When I resisted, he said something I'll never forget: "You will never teach someone by explaining. You show through actions, not words." I hated this guy. Because I knew he was right.
So instead of emotionally engaging, I texted back, "Stop being dramatic. Now you have your stuff back and you can move on with your life, as will I. I wish you only the best. Goodbye."
Return to: Radio silence. I figured that was the last nail in the coffin.
Rule 5: Go on a few dates.
I wasn't counting on my ex coming back. And I knew that in order to move on I could only cry so many nights in a row; I had to get out into the world and fill my time with other people.
If you're deep in mourning, you may want to wait a couple weeks. Me? Two days. I was dumped on a Wednesday, and out drinking wine with an Air Force general on Friday. Maybe that was too early. Then again, my relationship had also ended early, so all bets were off.
I didn't go out with the intention of finding a new boyfriend. I went to remind myself that I could enjoy the company of new men as soon or as often as I liked. I gave myself that option, and you should, too, if you can compartmentalize your grief (i.e., not spend the date discussing your ex).
(Added bonus: I also blogged about what it was like to be dating again, in a spirited, curious way... knowing full well there's a chance my ex would be reading them.)
Rule 6: Expect the unexpected.
My ex's texts grew in intensity, frequency, and anguish, until he finally said, "If you want me to stop writing you say something. I'm starting to feel like a crazy person."
After a few weeks of silence on my end, right before Christmas, he broke. He wrote me a gushing letter confessing that he had made a mistake, he had taken me for granted, and that he wanted me back. He didn't want anyone else. He wanted me.
I swelled inside with relief and, quite frankly, disbelief. Curse P.T. He was right. That bastard!

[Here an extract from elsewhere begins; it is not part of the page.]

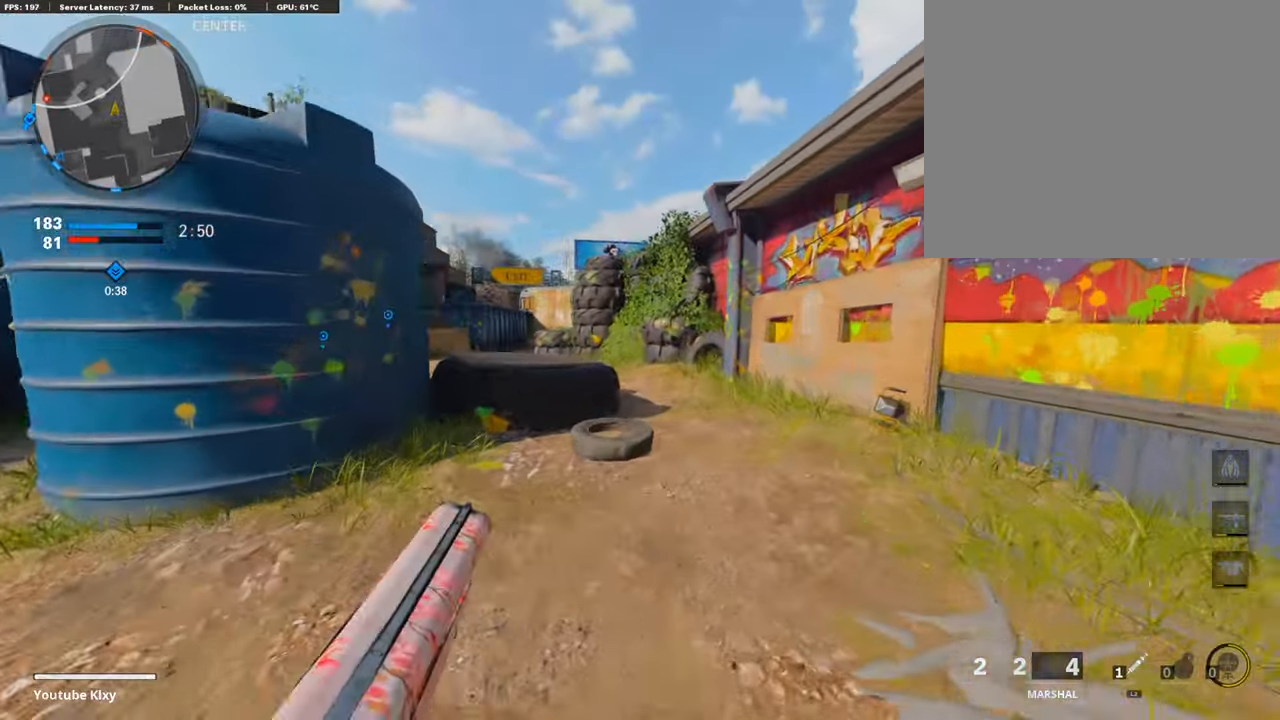
{"buttons": [], "left_stick": "up", "right_stick": "left", "events": [[320, "right_stick", "left"]]}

When my boyfriend and I met up at a very nice restaurant in Tribeca, he was wearing a tie, and had an armful of flowers waiting for me at the table. He only asked that I consider dating him again. I said I'd consider it. And we have been.
My ex came back to the relationship having learned a powerful lesson, as did I: that you have to be careful what you wish for. And know what you want. In this case, I wanted to give it, and us, another chance.
Do what will get you what you want, not what will encourage more of what you fear.
Fact is, even if my ex did not come back, which was a real possibility, I still would have been better off -- and well on my way to a perfectly fine life without him.